La ultraderecha, sin eufemismos porque vienen del fascismo, gana las elecciones en Italia. A Giorgia Meloni, admiradora de Mussolini, todavía no se la ha visto saludar con el brazo en alto desde que es primera ministra electa. No le hace falta. Ha militado en una organización neofascista desde los quince años y siempre ha dicho que el dictador, aliado del nazismo en la Segunda Guerra Mundial, fue ‘un buen político y todo lo que hizo lo hizo por Italia’. Una Italia que se volvió agresiva, fanfarrona, como Mussolini, que apoyó la sublevación de Franco en España (una, grande y libre), invadió Francia cuando ya estaba derrotada por los nazis (y salió trasquilado), y trató de anexionarse Etiopía para construir un imperio colonial a la altura de sus ínfulas de poder.

Todo lo que Putin está haciendo en Ucrania lo hace por Rusia.
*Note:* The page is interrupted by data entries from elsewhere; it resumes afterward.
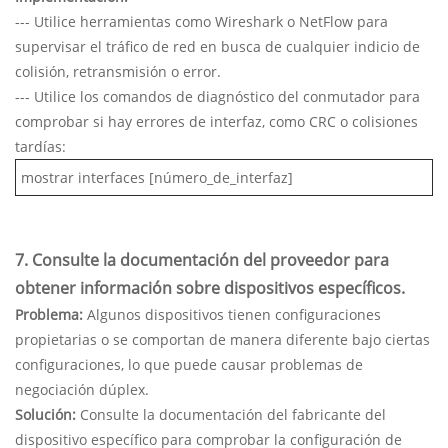
--- Utilice herramientas como Wireshark o NetFlow para
supervisar el tráfico de red en busca de cualquier indicio de
colisión, retransmisión o error.
--- Utilice los comandos de diagnóstico del conmutador para
comprobar si hay errores de interfaz, como CRC o colisiones
tardías:
mostrar interfaces [número_de_interfaz]
7. Consulte la documentación del proveedor para
obtener información sobre dispositivos específicos.
Problema:
Algunos dispositivos tienen configuraciones
propietarias o se comportan de manera diferente bajo ciertas
configuraciones, lo que puede causar problemas de
negociación dúplex.
Solución:
Consulte la documentación del fabricante del
dispositivo específico para comprobar la configuración de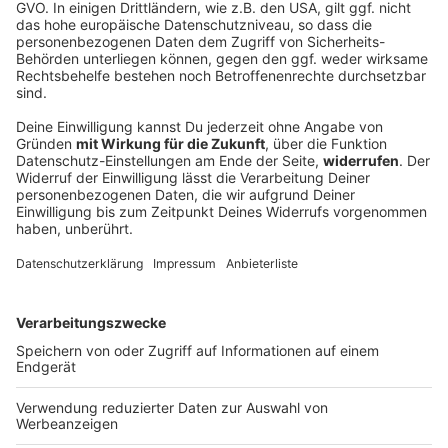
Jerry Lee Lewis: 10 Fakten über den
Teufelspianisten
Jerry Lee Lewis wäre heute 89 Jahre alt geworden. Was
andere aus ihren E-Gitarren herausholten, entlockte
Jerry dem Klavier. Mit seinem aggressiven Stil wurde er
zu einer Rock and Roll-Ikone. Wir ehren den
Teufelspianisten mit zehn spannenden Fakten!
Rockfakten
Por su idea de Rusia. Por su nostalgia, no tanto de la Unión Soviética, como del imperio de los zares. Pero Rusia, la nueva Rusia, se resquebraja y los reservistas se resisten a luchar en una guerra que hasta hace unos días solo era una operación militar especial. Acorralado, sin el escudo de los eufemismos, a Putin le queda la carta de la amenaza nuclear.
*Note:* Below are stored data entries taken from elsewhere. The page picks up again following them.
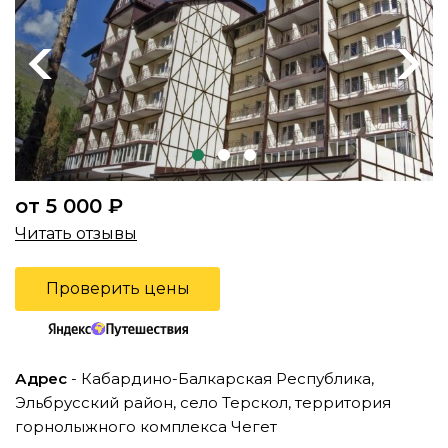
Previous
Next
от 5 000 ₽
Читать отзывы
Проверить цены
Адрес
- Кабардино-Балкарская Республика,
Эльбрусский район, село Терскол, территория
горнолыжного комплекса Чегет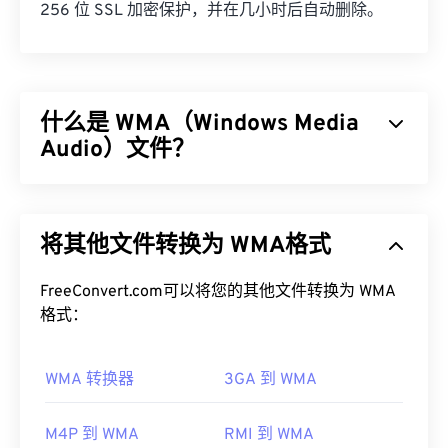
256 位 SSL 加密保护，并在几小时后自动删除。
什么是 WMA（Windows Media
Audio）文件？
微软最初开发了
Windows Media Audio (WMA)
文件格
式，以与 MP3 文件格式竞争。WMA 既是一种音频
将其他文件转换为 WMA格式
编解码器，也是一种音频格式。自 1999 年诞生以
来，WMA 不断发展，并推出了多个更新版本：
WMA Pro
FreeConvert.com可以将您的其他文件转换为 WMA
、
WMA Lossless
和
WMA Voice
。它是
Windows Media
格式：
的一个关键组件，但微软已停止了
Windows Media 的开发。
WMA 转换器
3GA 到 WMA
如何打开 WMA 文件？
作为
Windows Media
的核心组件，
Windows Media
M4P 到 WMA
RMI 到 WMA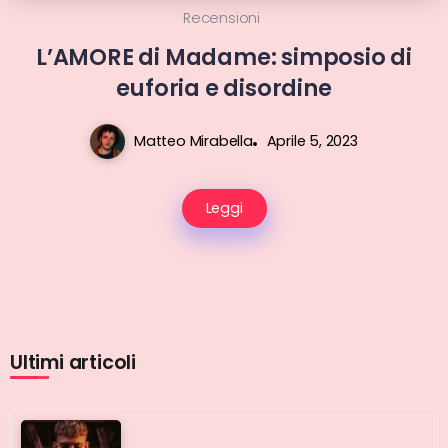
Recensioni
L’AMORE di Madame: simposio di
euforia e disordine
Matteo Mirabella
Aprile 5, 2023
Leggi
Ultimi articoli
Podríamos hablar del crecimiento de China, el imperio que viene, de la decadencia de Europa, de la fractura interna de los Estados Unidos, el imperio que declina. Podríamos teorizar sobre el eterno conflicto de Oriente Medio y el poder del dinero de los países del petróleo en tiempos de crisis energética, que tanto condiciona los reproches occidentales a las violaciones de los derechos humanos.

Y no nos encontraríamos con nada nuevo. Nada que no hubiéramos visto antes. En todas partes afloran imperios nuevos o se añoran los viejos. Y no aprendemos de nuestros tropiezos. A la humanidad le resulta más fácil cambiar la trayectoria de un asteroide con una minúscula nave de la Nasa, arrojada a las estrellas para salvar a la Tierra de un hipotético impacto, que salvarse de sí misma de sus delirios de grandeza.